## Work to complete
Please retype the lines of the material below, starting with the line that contains "线路一：Light Rail GP" and going on through the line that contains "周六周日：直达电车每4-5分", with both of those lines included.

Stored data:
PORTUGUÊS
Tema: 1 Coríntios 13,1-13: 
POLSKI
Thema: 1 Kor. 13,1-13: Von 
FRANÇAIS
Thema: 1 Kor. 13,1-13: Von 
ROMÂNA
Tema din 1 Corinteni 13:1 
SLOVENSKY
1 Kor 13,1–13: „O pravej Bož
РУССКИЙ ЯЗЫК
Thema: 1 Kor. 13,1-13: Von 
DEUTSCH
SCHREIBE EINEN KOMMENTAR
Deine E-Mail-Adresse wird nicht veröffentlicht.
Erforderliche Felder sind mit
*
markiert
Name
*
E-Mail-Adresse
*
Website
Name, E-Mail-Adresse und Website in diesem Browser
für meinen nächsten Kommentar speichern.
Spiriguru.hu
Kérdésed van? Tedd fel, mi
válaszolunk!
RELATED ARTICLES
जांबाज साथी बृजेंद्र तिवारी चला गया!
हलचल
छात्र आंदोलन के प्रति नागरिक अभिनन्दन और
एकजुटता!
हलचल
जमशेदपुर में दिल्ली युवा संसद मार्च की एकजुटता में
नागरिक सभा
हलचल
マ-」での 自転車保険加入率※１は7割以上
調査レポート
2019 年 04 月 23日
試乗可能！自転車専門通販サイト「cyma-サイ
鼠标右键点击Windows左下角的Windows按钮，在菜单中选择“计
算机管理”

==

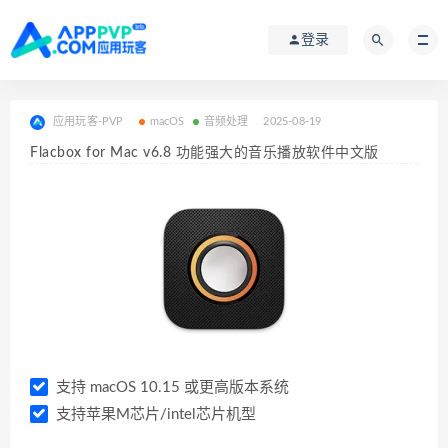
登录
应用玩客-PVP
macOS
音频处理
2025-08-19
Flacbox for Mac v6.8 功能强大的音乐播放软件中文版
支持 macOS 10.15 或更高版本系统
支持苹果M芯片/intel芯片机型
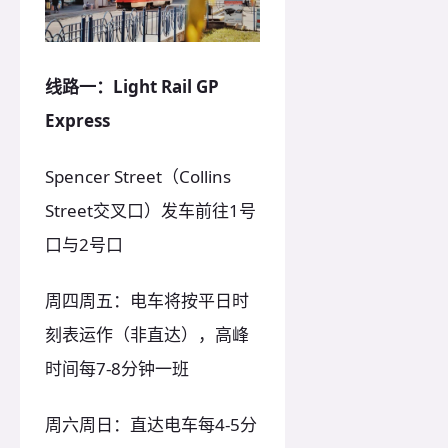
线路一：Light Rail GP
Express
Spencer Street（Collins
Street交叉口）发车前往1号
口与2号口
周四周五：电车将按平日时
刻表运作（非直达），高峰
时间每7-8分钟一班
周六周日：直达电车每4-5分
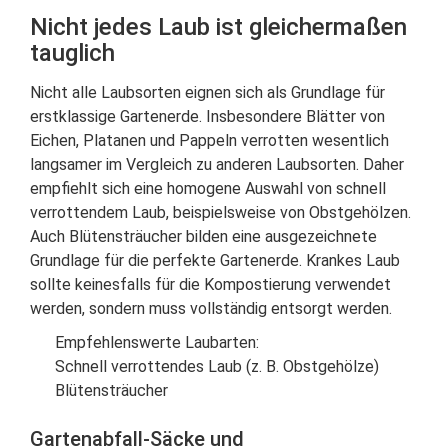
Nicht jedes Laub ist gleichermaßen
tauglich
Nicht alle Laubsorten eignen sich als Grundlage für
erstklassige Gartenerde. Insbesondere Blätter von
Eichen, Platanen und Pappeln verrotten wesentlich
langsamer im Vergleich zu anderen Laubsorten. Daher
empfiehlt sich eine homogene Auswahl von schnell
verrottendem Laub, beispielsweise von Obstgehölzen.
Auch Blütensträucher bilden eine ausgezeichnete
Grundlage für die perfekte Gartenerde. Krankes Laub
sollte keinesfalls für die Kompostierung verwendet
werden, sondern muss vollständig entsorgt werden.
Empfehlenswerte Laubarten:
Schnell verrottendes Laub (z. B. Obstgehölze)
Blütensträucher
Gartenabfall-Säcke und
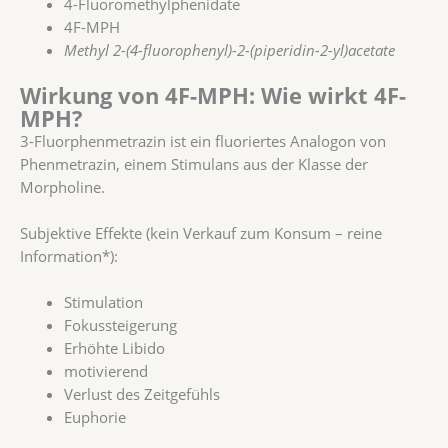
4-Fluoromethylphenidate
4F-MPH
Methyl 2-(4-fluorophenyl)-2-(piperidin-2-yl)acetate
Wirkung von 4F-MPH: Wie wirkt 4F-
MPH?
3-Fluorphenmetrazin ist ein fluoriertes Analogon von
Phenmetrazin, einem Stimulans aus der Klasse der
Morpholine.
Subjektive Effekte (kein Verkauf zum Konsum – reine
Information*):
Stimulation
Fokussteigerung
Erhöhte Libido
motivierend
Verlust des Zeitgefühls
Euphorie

## Exercise response
线路一：Light Rail GP
Express
Spencer Street（Collins
Street交叉口）发车前往1号
口与2号口
周四周五：电车将按平日时
刻表运作（非直达），高峰
时间每7-8分钟一班
周六周日：直达电车每4-5分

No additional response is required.